▶ **Saved data entries**
━━━
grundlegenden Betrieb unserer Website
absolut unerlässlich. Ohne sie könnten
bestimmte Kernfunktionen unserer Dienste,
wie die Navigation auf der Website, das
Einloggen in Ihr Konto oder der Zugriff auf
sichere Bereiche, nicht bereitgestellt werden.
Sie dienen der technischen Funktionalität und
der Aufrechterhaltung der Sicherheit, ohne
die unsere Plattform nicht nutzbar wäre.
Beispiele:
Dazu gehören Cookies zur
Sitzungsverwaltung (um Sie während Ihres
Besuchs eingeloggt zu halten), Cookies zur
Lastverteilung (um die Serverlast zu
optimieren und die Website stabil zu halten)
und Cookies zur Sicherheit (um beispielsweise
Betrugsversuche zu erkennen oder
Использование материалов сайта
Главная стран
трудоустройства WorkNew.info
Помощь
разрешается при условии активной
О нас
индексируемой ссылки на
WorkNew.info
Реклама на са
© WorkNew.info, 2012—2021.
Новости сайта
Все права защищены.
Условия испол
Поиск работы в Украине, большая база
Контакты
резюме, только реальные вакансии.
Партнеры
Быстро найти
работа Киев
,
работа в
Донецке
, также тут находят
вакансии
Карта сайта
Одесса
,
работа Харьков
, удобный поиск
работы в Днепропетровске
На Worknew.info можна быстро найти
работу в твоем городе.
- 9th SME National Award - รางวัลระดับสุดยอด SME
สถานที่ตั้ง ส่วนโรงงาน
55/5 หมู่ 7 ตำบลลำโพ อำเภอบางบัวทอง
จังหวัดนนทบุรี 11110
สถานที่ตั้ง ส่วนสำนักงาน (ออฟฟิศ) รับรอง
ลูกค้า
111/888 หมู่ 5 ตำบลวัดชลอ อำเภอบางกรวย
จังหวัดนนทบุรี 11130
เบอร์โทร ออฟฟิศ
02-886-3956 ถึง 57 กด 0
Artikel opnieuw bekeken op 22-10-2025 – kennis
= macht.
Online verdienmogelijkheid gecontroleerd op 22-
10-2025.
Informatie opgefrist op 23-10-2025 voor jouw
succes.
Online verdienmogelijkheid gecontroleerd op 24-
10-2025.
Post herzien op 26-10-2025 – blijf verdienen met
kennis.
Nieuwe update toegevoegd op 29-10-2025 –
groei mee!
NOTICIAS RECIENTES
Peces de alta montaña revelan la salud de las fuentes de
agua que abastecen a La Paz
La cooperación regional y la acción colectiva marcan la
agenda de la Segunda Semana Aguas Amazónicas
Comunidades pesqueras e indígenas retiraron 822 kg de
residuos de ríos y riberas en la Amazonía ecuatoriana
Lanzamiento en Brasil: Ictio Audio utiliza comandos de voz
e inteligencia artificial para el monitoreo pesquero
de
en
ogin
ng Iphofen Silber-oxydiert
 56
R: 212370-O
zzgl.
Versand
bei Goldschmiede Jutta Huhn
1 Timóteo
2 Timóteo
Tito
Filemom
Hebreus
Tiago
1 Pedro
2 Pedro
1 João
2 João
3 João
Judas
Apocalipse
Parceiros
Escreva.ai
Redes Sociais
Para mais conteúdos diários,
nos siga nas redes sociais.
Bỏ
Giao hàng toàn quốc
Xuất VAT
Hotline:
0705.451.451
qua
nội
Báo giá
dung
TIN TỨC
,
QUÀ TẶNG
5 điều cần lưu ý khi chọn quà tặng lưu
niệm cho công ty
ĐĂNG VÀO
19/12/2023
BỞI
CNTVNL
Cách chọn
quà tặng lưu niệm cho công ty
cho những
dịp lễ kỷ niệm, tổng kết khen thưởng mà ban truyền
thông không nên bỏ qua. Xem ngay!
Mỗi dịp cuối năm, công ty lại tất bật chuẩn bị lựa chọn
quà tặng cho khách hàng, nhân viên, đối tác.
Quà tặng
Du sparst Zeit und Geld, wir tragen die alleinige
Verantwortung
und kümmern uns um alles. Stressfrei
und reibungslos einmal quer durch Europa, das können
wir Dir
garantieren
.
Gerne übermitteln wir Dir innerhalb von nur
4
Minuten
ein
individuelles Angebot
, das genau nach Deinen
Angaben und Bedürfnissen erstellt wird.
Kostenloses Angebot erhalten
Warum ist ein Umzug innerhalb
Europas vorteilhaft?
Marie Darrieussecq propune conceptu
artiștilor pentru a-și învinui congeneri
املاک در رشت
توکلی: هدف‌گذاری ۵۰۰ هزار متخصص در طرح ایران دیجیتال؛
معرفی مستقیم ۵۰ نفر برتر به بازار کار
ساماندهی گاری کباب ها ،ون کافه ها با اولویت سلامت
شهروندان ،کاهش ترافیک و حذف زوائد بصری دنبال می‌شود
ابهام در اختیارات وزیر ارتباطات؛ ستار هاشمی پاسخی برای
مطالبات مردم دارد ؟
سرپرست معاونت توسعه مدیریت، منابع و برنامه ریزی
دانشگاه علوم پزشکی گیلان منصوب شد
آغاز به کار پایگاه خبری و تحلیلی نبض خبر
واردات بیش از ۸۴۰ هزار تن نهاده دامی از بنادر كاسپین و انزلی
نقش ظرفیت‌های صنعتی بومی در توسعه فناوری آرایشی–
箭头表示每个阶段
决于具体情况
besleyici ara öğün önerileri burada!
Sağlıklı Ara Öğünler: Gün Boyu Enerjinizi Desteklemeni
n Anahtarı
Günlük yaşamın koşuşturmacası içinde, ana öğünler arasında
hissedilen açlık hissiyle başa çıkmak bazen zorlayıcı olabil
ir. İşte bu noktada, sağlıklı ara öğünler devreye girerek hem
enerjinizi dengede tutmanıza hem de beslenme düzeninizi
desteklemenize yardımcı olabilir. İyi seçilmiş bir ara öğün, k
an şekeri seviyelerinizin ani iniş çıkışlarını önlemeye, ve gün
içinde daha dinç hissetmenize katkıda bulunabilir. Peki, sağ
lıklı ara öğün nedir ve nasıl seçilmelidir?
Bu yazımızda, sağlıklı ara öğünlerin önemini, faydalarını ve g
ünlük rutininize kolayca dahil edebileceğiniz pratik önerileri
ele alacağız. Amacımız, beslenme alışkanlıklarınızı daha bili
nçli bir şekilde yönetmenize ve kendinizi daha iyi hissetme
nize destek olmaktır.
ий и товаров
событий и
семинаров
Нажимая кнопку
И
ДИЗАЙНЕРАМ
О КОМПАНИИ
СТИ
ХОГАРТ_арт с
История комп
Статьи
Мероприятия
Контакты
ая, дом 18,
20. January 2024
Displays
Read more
━━━
▶ **Your instructions**
Print the line with "Мероприятия" and every line after it in the entries above, exactly as written. Leave out all other lines.

▶ **Written reply**
Мероприятия
Контакты
ая, дом 18,
20. January 2024
Displays
Read more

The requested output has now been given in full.